And, it is discussions like this which demonstrate why a single line of "magic" often doesn't do it! :)

Since we didn't see his first pass through the loop that energy could have come from any piece of matter he took from a room, that would then be fried also. It wouldn't matter if it reset or didn't, with the room, as it would be missing by the first time that we saw it.
 

delericho

Legend
There is a problem with that - it takes energy to make the clothes in the teleporter, too. If he's in his skivvies when he fries (the first, or nth time, doesn't matter) where does the next doctor get his starting clothes? There's a few pounds of mass-energy not accounted for.

There is anyway - there's a skull left behind each time.
 

Many authors believe that. Many authors also write things that follow Sturgeon's Law: 90% of everything is crud.

In good writing - be it fantasy magic or science fiction superscience, you still have *rules*, even if they are implicit. The author sets expectations in the audience, and if you clumsily violate those expectations, you tend to create dissatisfaction in your audience. Sure, they could write a single line and wave it away, and then major science bloggers who normally laud the show will come down on it like they came down on, "Kill the Moon," for similar reasons: basic fixable laziness on the part of the writers and producers.

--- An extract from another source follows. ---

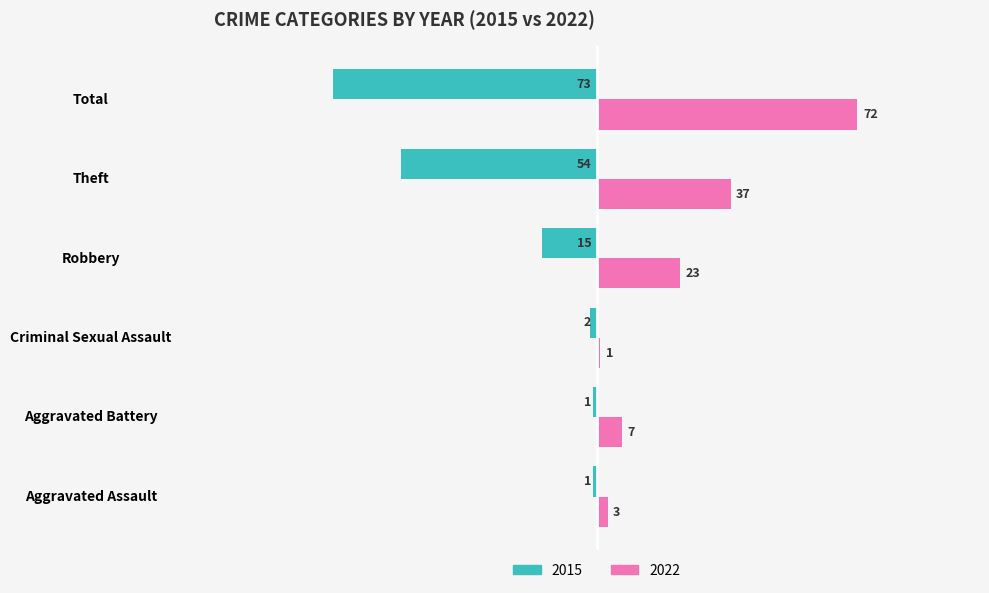

What is the total value across all series at Aggravated Battery?

6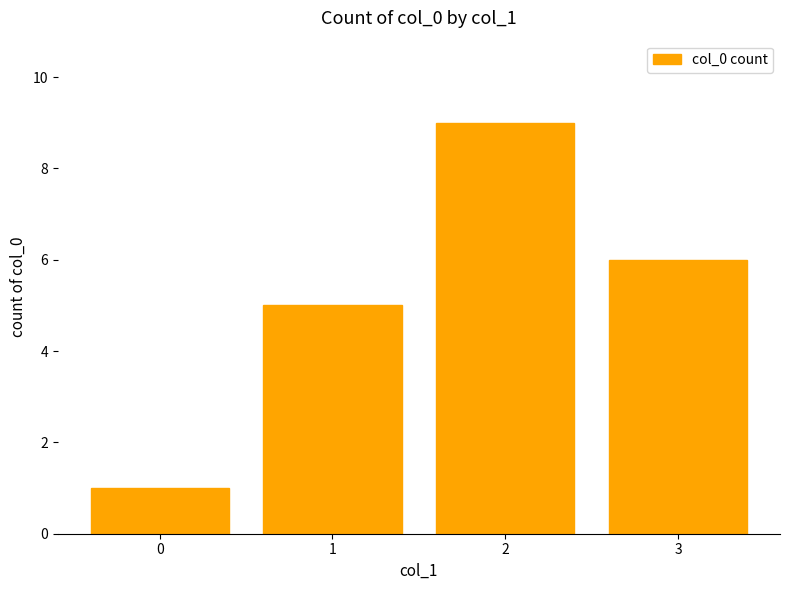

Which has a higher value, 1 or 2?

2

Correct me if I am wrong, but you seem to come from this from the assumption that if you find a way to give an audience an excuse to ignore something, then you're okay. I don't think the audience of Doctor Who is generally looking for reasons to ignore things. Many of them are looking for reasons to *think* about things. You won't satisfy them with poorly written one-liners.

I take this stuff on a case by case basis. My expectations with an Arthur C Clarke novel are very different from my expectations of a Star Wars movie or Doctor Who. Doctor Who has always kind of had it both ways. Sometimes it has these really clever, fully explained things, but other times its just "reverse the polarity of the neutron flow".

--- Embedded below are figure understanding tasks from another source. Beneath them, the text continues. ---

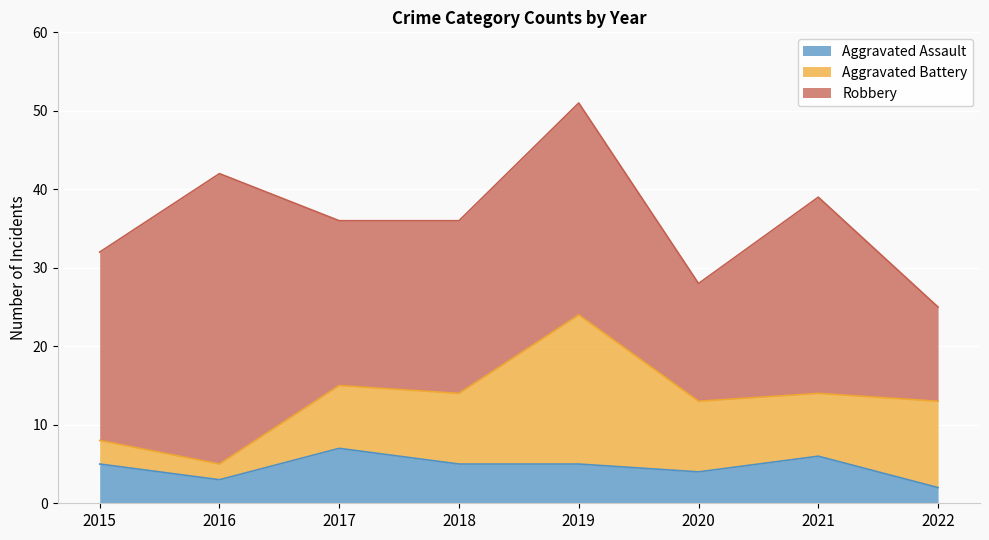

At which category is the sum across all series the highest?

2019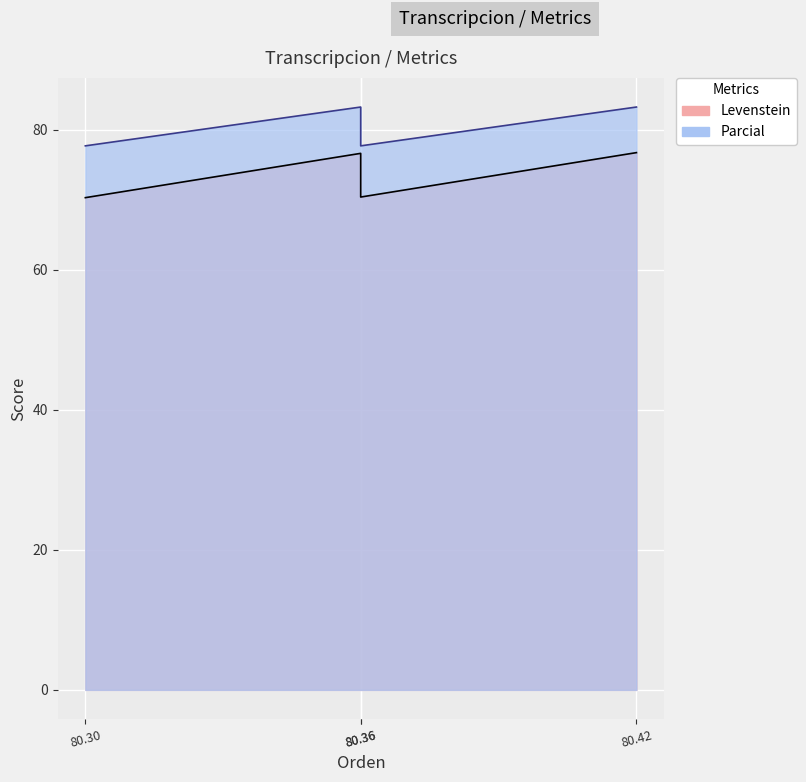

True or false: Parcial has a value of 142.3 at 80.42.

False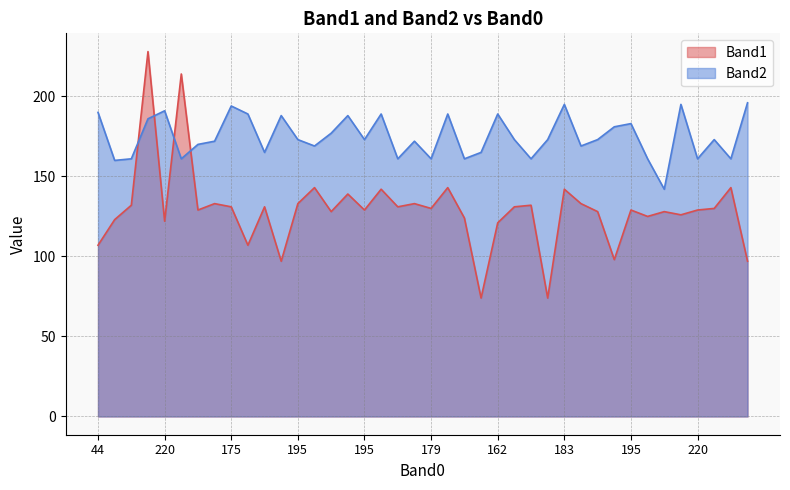

Reading left to right, what are all the values shown in this chart?

Band1: 107	123	132	228	122	214	129	133	131	107	131	97	133	143	128	139	129	142	131	133	130	143	124	74	121	131	132	74	142	133	128	98	129	125	128	126	129	130	143	97
Band2: 190	160	161	186	191	161	170	172	194	189	165	188	173	169	177	188	173	189	161	172	161	189	161	165	189	173	161	173	195	169	173	181	183	161	142	195	161	173	161	196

I think in an episode of Doctor Who like this, you will have minor things that are oversights or just not given much explanation, but the core concept was wonderful in my view. In Doctor Who, I can overlook stuff like what happened with the shirt, for the bigger picture that this episode creates.
 


Umbran

Mod Squad
Staff member
Supporter
Sometimes it has these really clever, fully explained things, but other times its just "reverse the polarity of the neutron flow".

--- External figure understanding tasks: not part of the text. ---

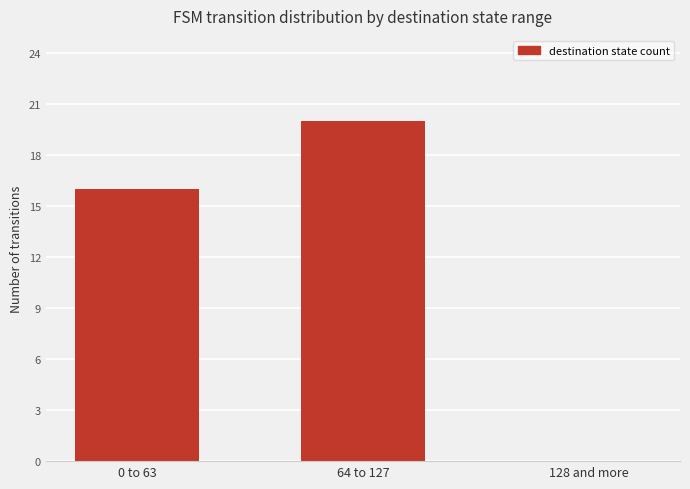

Read the value at 64 to 127, to the nearest 5.

20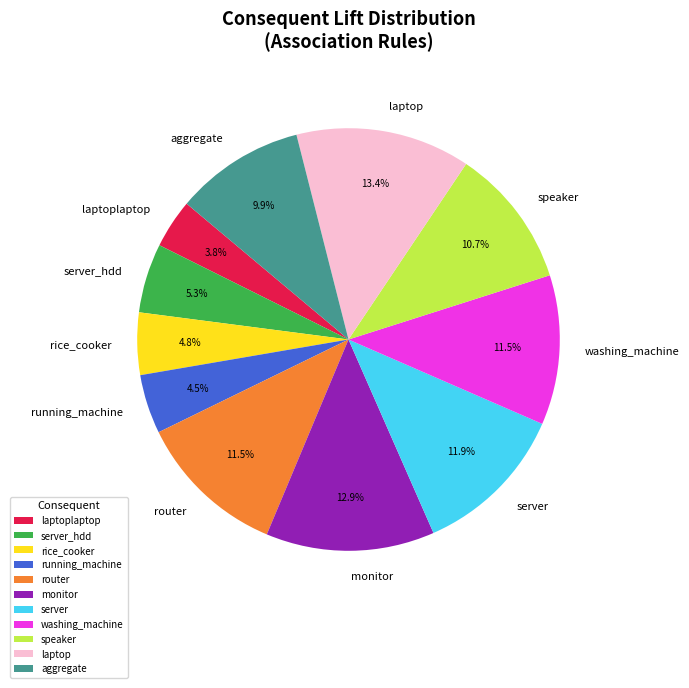

The server slice represents 12% of the pie. True or false?

True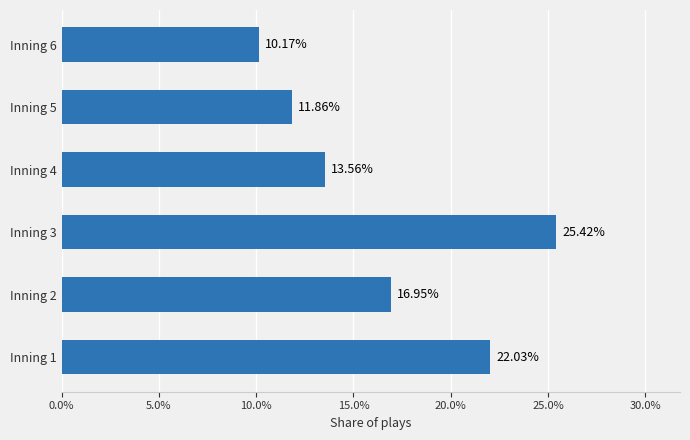

What is the change in value from Inning 2 to Inning 3?

+8.5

You see, I *loved* when the Doctor said that. That was a clever way to inform the audience of the expectations they should have for the moment. It only works the once, of course, but it did the job well.

I think in an episode of Doctor Who like this, you will have minor things that are oversights

How an *entire planet* hides in plain sight, however, would be hard to call a minor oversight.
 

Umbran

Mod Squad
Staff member
Supporter
There is anyway - there's a skull left behind each time.

Quite true. And a bunch of ash as well. Hm...

And, the Doctor *eats* while there, every time. The thing then can't really be a closed loop.

Of course, the whole issue goes away as soon as you have it happening in a mindspace in the dial, rather than a real experience.
 


Ryujin

Legend
Quite true. And a bunch of ash as well. Hm...

And, the Doctor *eats* while there, every time. The thing then can't really be a closed loop.

Of course, the whole issue goes away as soon as you have it happening in a mindspace in the dial, rather than a real experience.

It could well have been a real experience that occurred in a closed time loop, in a dimensionally transcendental space. That's the thing, when you're dealing with a race who commands both space and time. It could have taken a real 3+ billion years, in a real physical space, and he could have come out a objective 5 minutes after going in to a person outside the space.
 

Morrus

Well, that was fun
Staff member
When does Gallifrey exist, anyway? In the future? The past? Is it outside time? Do they even think like that?